[Stored data entries]
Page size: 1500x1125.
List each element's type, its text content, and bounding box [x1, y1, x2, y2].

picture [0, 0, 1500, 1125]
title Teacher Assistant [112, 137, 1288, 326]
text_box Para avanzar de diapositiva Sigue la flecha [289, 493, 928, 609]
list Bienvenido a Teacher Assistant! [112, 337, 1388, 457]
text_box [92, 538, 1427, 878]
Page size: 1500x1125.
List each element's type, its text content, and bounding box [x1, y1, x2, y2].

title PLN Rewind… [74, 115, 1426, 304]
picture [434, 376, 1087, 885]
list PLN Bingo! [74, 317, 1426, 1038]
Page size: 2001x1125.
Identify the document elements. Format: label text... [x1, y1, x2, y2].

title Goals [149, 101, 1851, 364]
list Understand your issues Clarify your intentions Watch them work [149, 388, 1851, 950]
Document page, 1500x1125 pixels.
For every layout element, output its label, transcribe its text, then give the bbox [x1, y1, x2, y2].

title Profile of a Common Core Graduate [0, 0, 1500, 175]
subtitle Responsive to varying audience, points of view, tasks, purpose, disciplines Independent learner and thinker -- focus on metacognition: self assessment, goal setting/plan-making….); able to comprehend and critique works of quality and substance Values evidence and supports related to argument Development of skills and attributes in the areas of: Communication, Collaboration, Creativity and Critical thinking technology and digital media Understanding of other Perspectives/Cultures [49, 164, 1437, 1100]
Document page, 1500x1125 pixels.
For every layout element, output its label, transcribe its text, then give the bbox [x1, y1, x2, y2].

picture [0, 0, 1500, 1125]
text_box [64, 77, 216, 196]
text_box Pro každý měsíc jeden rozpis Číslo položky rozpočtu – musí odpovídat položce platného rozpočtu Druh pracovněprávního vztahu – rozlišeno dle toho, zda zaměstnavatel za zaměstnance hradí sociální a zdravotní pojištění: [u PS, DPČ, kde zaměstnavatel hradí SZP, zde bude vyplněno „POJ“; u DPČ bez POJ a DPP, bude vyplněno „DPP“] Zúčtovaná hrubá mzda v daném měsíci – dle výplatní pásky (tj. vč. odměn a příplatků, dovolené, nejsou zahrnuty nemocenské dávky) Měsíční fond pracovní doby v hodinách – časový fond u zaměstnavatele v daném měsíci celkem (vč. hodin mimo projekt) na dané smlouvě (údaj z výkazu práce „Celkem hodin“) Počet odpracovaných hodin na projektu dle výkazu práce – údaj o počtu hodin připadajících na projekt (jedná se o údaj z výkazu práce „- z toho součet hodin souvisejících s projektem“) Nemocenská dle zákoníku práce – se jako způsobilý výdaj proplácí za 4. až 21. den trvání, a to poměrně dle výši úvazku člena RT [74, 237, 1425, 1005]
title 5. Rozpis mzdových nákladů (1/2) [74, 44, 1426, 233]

● WHAT TO PRODUCE: Repeat each entry above, keeping every word exact.

● SOLVED EXERCISE:
Page size: 1500x1125.
List each element's type, its text content, and bounding box [x1, y1, x2, y2].

picture [0, 0, 1500, 1125]
title Teacher Assistant [112, 137, 1288, 326]
text_box Para avanzar de diapositiva Sigue la flecha [289, 493, 928, 609]
list Bienvenido a Teacher Assistant! [112, 337, 1388, 457]
text_box [92, 538, 1427, 878]
Page size: 1500x1125.
List each element's type, its text content, and bounding box [x1, y1, x2, y2].

title PLN Rewind… [74, 115, 1426, 304]
picture [434, 376, 1087, 885]
list PLN Bingo! [74, 317, 1426, 1038]
Page size: 2001x1125.
Identify the document elements. Format: label text... [x1, y1, x2, y2].

title Goals [149, 101, 1851, 364]
list Understand your issues Clarify your intentions Watch them work [149, 388, 1851, 950]
Document page, 1500x1125 pixels.
For every layout element, output its label, transcribe its text, then give the bbox [x1, y1, x2, y2].

title Profile of a Common Core Graduate [0, 0, 1500, 175]
subtitle Responsive to varying audience, points of view, tasks, purpose, disciplines Independent learner and thinker -- focus on metacognition: self assessment, goal setting/plan-making….); able to comprehend and critique works of quality and substance Values evidence and supports related to argument Development of skills and attributes in the areas of: Communication, Collaboration, Creativity and Critical thinking technology and digital media Understanding of other Perspectives/Cultures [49, 164, 1437, 1100]
Document page, 1500x1125 pixels.
For every layout element, output its label, transcribe its text, then give the bbox [x1, y1, x2, y2].

picture [0, 0, 1500, 1125]
text_box [64, 77, 216, 196]
text_box Pro každý měsíc jeden rozpis Číslo položky rozpočtu – musí odpovídat položce platného rozpočtu Druh pracovněprávního vztahu – rozlišeno dle toho, zda zaměstnavatel za zaměstnance hradí sociální a zdravotní pojištění: [u PS, DPČ, kde zaměstnavatel hradí SZP, zde bude vyplněno „POJ“; u DPČ bez POJ a DPP, bude vyplněno „DPP“] Zúčtovaná hrubá mzda v daném měsíci – dle výplatní pásky (tj. vč. odměn a příplatků, dovolené, nejsou zahrnuty nemocenské dávky) Měsíční fond pracovní doby v hodinách – časový fond u zaměstnavatele v daném měsíci celkem (vč. hodin mimo projekt) na dané smlouvě (údaj z výkazu práce „Celkem hodin“) Počet odpracovaných hodin na projektu dle výkazu práce – údaj o počtu hodin připadajících na projekt (jedná se o údaj z výkazu práce „- z toho součet hodin souvisejících s projektem“) Nemocenská dle zákoníku práce – se jako způsobilý výdaj proplácí za 4. až 21. den trvání, a to poměrně dle výši úvazku člena RT [74, 237, 1425, 1005]
title 5. Rozpis mzdových nákladů (1/2) [74, 44, 1426, 233]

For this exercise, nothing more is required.